As a simple example scenario, imagine that you have two remediation teams, Engineering and DevOps, and that you have 150 critical findings. Next, let’s assume that the first 100 findings are all to be fixed by Engineering and the remaining 50 by DevOps. Working off the list in a sequential manner would mean that the Engineering team was overloaded with fixes, while the DevOps team was underutilized. However, once you work the list based on remediation actions, where you know the team that will do the remediation work, you can remediate parts of the backlog in parallel.

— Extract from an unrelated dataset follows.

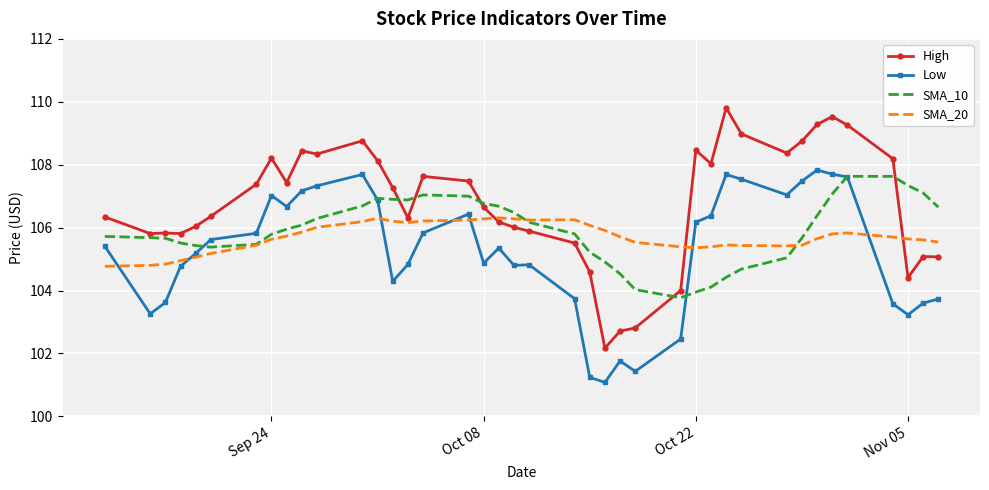

What is the lowest value of the SMA_10 series?

103.8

Step #5: Receive – Be solution-oriented, not security-dependent
This is the step that allows you to truly scale: automate backlog management by creating programmatic workflows. The key to this is in synchronizing with other organizational processes, and making security data available to the remediation teams when they need it, not when a finding is discovered.
How? As a start, there should be a workflow between the remediation items and the ticketing system each different remediation team uses. That way when an issue is found, the ticket is automatically opened and directed to the right team, as defined in Step #3. You can even take it a step further and create a unified template for each ticketing system.
Your automated workflow should be bi-directional so that when a ticket is closed in a ticketing system, you can verify that with the results of the next testing scan. If you find any discrepancy, highlight it by reopening the ticket in the remediation team’s workflow tool with the relevant details.
Step #6: Remediate – Where the hard work gets done
This is the actual fix, mitigation or risk acceptance that is done to remediate the security issue. This is a critical part of the remediation process, but as a security team, it is out of your direct control.
Step #7: Report – Measure actual performance, efficiency and risk reduction
Having an automated routing process that sends the remediation actions to the right remediation team allows you to see the entire backlog at once and its status, not just whether it was remediated. That enables you to track and measure your risk reduction process.
With that data, you can measure performance and you can also compare remediation performance between different teams or groups across the organization. For instance, you could analyze and compare your different applications in terms of critical findings, total findings, and how teams handle their tickets.
You can also now provide stakeholders with reports on the organization’s remediation program that enable everyone to understand that program’s cadence and performance, and statistics, such as the ratio of new to resolved findings, average time for remediation, and the overall backlog status.
This kind of tracking lets you identify any issues in the remediation process itself and provides the security team with data they can use to collaborate more closely with the respective remediation teams to enhance their processes and address any areas that require improvement.
It’s precisely this approach of moving from output to outcome that should lead the way in removing security from being a bottleneck in the remediation process and enabling the process to scale.